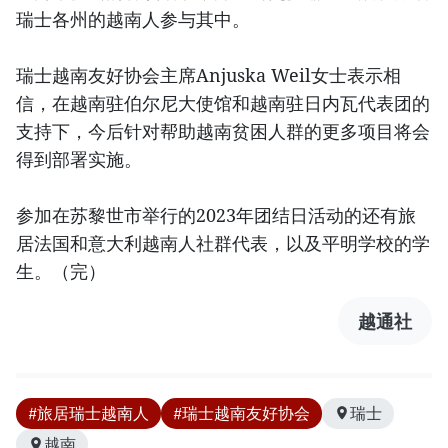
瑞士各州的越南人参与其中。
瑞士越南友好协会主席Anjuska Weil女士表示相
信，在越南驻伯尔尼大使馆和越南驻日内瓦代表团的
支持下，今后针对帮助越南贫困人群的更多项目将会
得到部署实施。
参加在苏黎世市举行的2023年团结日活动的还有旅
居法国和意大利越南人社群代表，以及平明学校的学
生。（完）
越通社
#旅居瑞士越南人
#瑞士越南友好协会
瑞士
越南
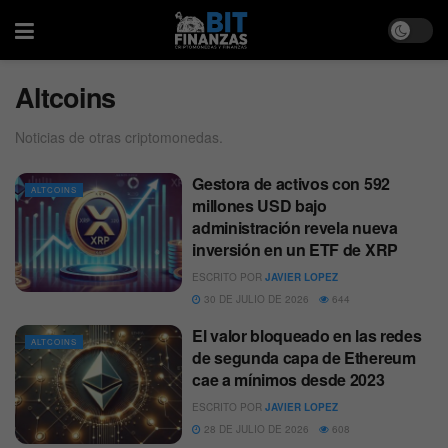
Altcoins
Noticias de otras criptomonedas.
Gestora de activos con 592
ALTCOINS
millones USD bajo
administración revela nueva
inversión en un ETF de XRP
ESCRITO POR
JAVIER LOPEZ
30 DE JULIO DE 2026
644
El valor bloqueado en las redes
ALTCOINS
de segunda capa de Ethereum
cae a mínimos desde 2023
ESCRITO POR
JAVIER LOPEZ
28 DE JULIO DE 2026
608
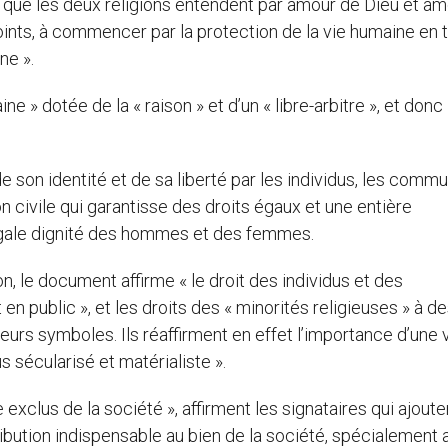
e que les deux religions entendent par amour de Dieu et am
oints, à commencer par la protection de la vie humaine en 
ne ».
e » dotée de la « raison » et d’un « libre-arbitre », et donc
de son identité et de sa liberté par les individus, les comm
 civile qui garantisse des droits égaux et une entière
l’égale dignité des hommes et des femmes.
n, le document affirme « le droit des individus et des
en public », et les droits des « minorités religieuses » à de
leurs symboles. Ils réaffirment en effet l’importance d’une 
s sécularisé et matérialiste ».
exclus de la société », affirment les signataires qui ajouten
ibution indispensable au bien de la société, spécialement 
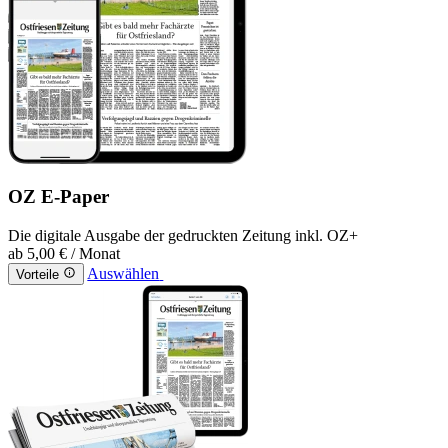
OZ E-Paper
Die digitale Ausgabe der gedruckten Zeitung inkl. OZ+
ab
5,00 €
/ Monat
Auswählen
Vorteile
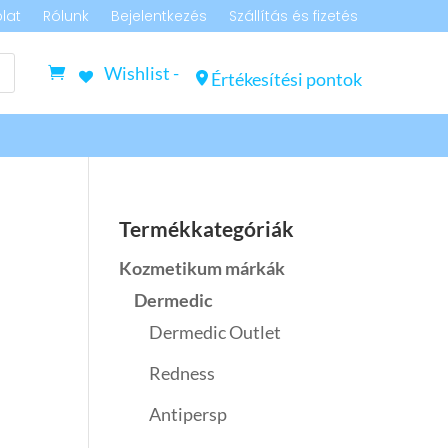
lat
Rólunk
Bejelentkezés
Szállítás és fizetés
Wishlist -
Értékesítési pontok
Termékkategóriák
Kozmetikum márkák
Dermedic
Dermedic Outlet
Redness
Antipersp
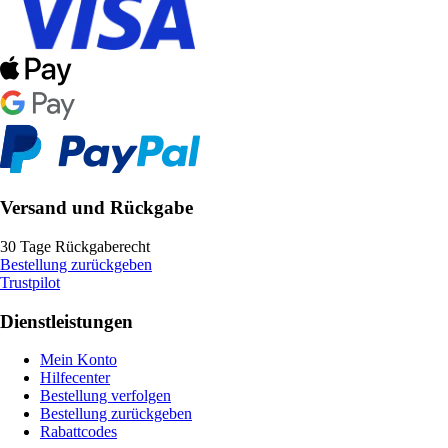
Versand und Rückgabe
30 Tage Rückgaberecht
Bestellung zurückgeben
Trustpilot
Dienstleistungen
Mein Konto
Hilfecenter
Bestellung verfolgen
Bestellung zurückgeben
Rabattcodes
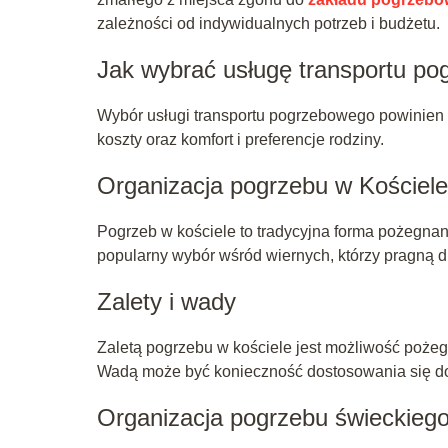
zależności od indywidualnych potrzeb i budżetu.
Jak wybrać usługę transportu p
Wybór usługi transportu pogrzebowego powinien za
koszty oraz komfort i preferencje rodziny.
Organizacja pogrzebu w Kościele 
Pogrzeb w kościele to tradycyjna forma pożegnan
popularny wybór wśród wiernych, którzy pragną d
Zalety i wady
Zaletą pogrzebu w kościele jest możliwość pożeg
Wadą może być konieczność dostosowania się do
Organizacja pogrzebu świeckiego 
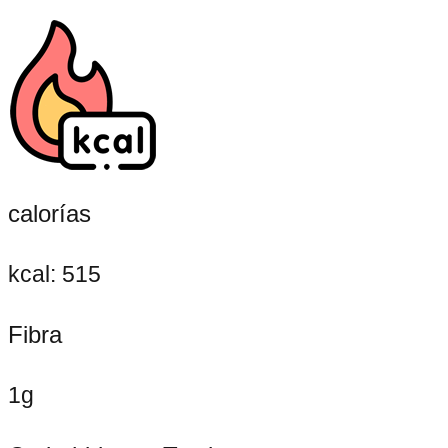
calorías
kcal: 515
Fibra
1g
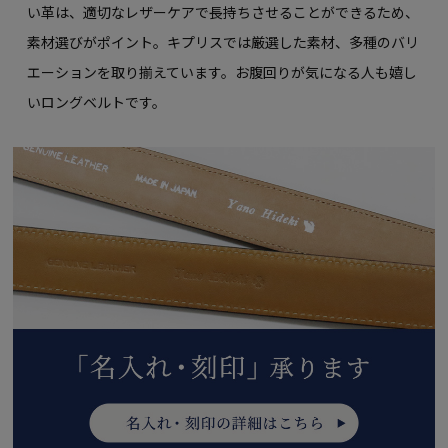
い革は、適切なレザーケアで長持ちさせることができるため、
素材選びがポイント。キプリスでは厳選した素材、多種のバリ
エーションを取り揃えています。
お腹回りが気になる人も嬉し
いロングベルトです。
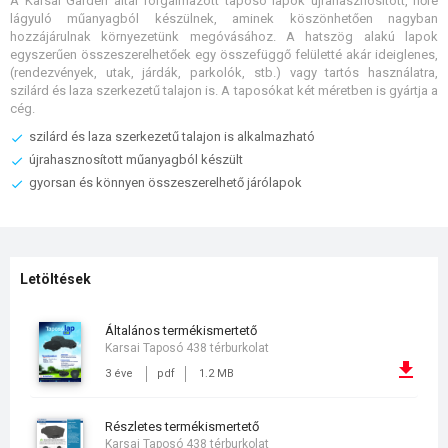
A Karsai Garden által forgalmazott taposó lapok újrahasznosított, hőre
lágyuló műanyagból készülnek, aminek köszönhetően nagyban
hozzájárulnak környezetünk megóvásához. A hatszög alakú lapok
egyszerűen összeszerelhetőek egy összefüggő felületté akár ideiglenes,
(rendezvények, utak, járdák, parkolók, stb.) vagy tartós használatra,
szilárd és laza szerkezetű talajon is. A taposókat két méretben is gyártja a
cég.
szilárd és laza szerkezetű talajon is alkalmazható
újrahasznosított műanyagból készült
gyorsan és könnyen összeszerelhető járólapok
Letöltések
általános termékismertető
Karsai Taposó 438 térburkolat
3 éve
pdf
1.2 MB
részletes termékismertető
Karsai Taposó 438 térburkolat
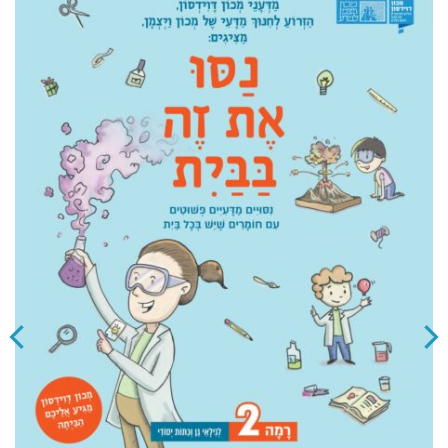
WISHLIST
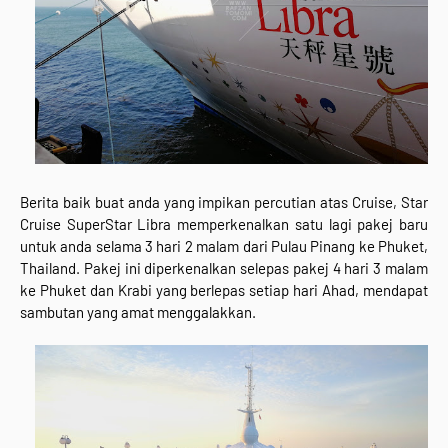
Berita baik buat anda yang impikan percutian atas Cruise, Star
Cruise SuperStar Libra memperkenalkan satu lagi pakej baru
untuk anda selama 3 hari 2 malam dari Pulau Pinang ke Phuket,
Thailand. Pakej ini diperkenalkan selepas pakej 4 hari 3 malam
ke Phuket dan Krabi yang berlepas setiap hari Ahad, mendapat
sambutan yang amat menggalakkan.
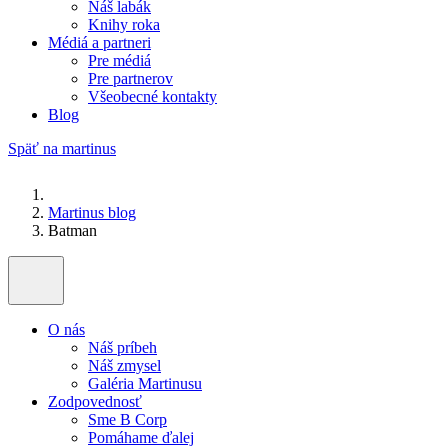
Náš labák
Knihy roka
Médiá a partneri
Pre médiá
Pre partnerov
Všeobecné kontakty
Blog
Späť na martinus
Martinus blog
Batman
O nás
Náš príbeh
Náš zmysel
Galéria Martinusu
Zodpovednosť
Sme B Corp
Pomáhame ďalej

* * *

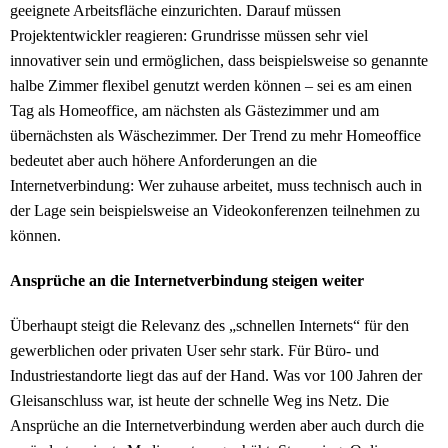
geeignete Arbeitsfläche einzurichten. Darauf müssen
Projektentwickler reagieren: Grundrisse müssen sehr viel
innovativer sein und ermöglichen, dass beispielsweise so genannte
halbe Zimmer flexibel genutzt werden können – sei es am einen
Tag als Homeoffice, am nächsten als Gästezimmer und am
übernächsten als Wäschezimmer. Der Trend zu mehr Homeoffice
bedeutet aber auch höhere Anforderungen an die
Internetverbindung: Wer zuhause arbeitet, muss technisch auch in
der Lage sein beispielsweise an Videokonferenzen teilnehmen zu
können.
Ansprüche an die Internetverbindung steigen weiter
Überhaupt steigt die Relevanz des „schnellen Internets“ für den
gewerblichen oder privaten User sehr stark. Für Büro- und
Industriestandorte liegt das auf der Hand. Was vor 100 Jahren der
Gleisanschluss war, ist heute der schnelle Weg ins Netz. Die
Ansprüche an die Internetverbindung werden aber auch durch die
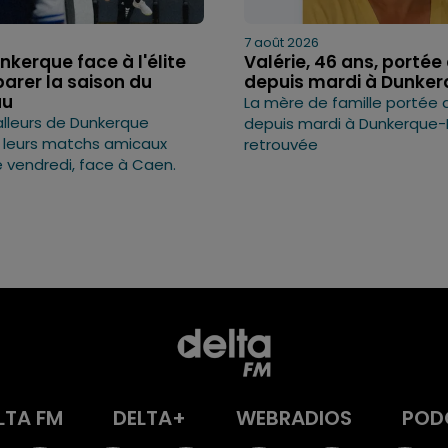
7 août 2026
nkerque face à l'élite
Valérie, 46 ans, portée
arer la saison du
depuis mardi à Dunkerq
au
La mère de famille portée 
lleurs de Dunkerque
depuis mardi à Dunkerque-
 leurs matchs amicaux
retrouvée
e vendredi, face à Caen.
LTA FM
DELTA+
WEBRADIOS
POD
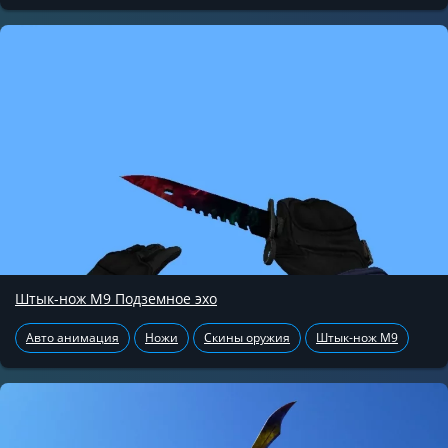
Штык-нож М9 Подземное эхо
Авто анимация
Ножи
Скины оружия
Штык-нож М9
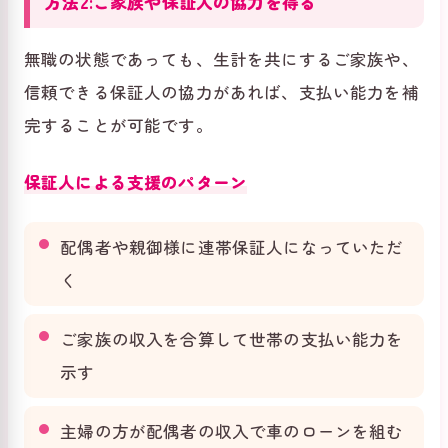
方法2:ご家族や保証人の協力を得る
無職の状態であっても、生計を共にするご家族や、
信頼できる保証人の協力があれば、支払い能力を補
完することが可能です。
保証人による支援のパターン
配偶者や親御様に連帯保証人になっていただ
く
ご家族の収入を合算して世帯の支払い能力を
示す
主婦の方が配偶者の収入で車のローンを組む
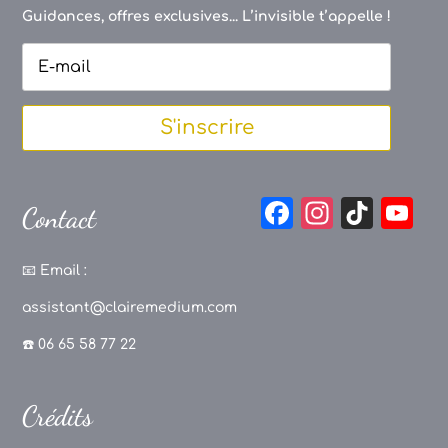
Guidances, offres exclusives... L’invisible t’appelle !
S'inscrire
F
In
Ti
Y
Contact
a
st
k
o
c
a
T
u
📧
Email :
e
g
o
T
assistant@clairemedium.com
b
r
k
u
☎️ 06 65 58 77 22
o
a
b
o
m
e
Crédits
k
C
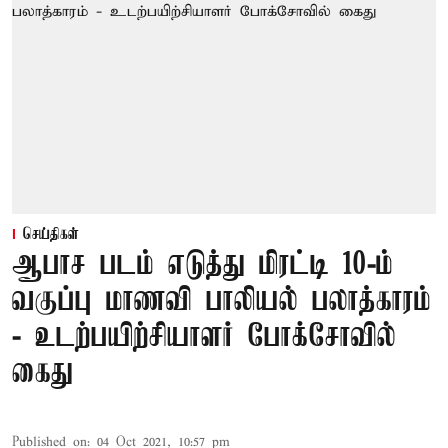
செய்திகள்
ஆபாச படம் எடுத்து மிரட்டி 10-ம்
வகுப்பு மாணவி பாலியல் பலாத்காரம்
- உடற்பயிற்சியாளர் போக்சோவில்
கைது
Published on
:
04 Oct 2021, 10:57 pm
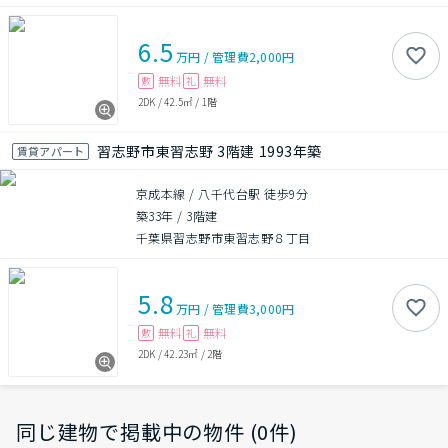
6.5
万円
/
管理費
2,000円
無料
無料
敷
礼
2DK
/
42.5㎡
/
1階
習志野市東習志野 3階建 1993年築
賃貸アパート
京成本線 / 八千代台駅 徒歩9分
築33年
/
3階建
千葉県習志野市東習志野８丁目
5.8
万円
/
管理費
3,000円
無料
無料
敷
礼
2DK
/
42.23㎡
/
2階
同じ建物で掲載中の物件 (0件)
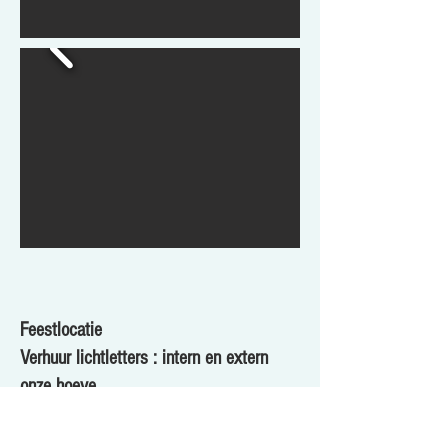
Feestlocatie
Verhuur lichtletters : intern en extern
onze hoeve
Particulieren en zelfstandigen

...

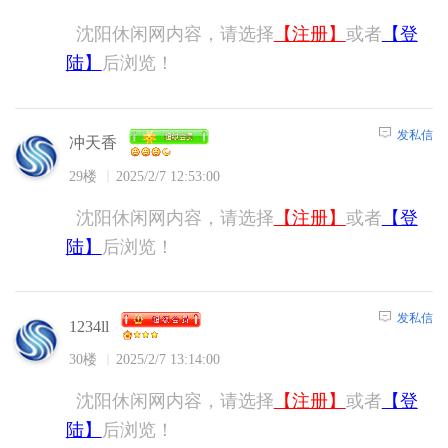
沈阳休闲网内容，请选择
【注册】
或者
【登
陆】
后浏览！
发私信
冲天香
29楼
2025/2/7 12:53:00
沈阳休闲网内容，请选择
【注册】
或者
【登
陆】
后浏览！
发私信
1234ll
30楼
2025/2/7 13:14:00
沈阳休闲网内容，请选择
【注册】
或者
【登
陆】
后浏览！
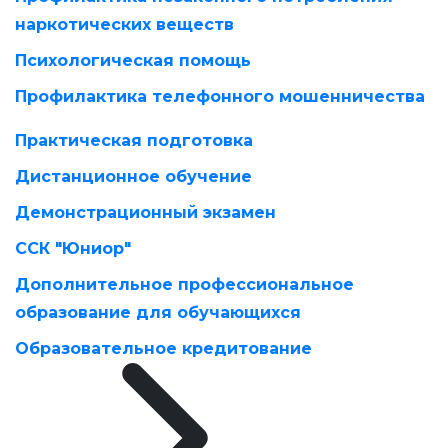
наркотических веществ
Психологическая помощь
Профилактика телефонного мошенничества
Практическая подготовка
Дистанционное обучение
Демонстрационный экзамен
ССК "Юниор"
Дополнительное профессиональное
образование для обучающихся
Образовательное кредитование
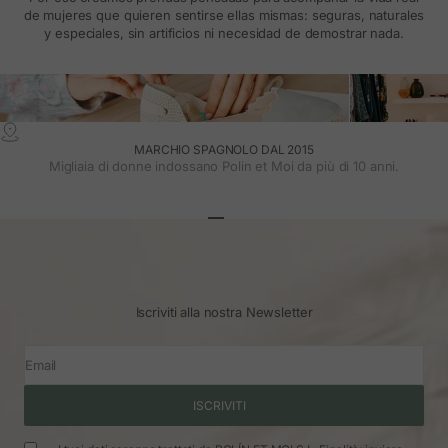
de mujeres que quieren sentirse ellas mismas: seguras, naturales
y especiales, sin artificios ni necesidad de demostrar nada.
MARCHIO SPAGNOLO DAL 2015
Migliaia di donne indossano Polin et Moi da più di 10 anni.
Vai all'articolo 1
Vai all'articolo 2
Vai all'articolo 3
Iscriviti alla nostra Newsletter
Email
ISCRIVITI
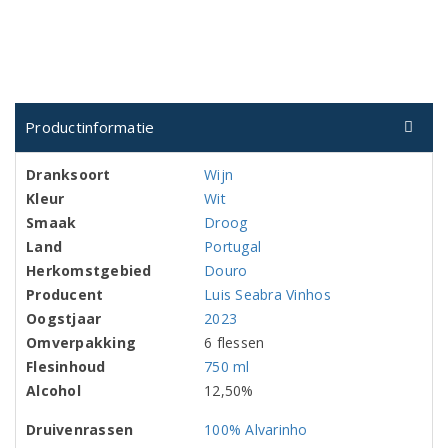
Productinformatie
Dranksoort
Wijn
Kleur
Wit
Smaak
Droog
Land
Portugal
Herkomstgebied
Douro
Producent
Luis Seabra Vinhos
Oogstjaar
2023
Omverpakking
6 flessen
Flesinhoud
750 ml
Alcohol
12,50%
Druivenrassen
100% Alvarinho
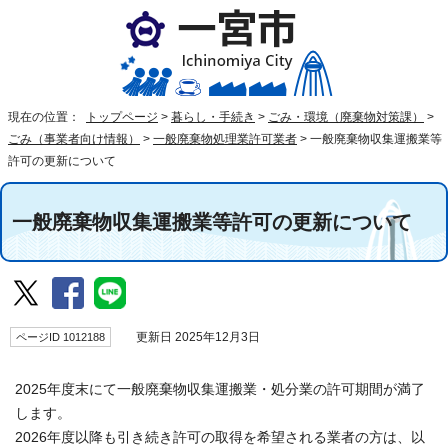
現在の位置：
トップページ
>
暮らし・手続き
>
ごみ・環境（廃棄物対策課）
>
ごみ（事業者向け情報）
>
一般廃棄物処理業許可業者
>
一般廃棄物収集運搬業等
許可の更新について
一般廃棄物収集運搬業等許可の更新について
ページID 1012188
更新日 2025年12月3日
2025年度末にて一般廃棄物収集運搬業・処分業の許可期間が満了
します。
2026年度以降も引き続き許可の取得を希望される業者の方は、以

§ Exercise description: Identify every line in the listing above that contains the word "Internetverbindung", treating uppercase and lowercase letters as different, and copy each of those lines in full.

§ Solution to this exercise:
Internetverbindung: Wer zuhause arbeitet, muss technisch auch in
Ansprüche an die Internetverbindung steigen weiter
Ansprüche an die Internetverbindung werden aber auch durch die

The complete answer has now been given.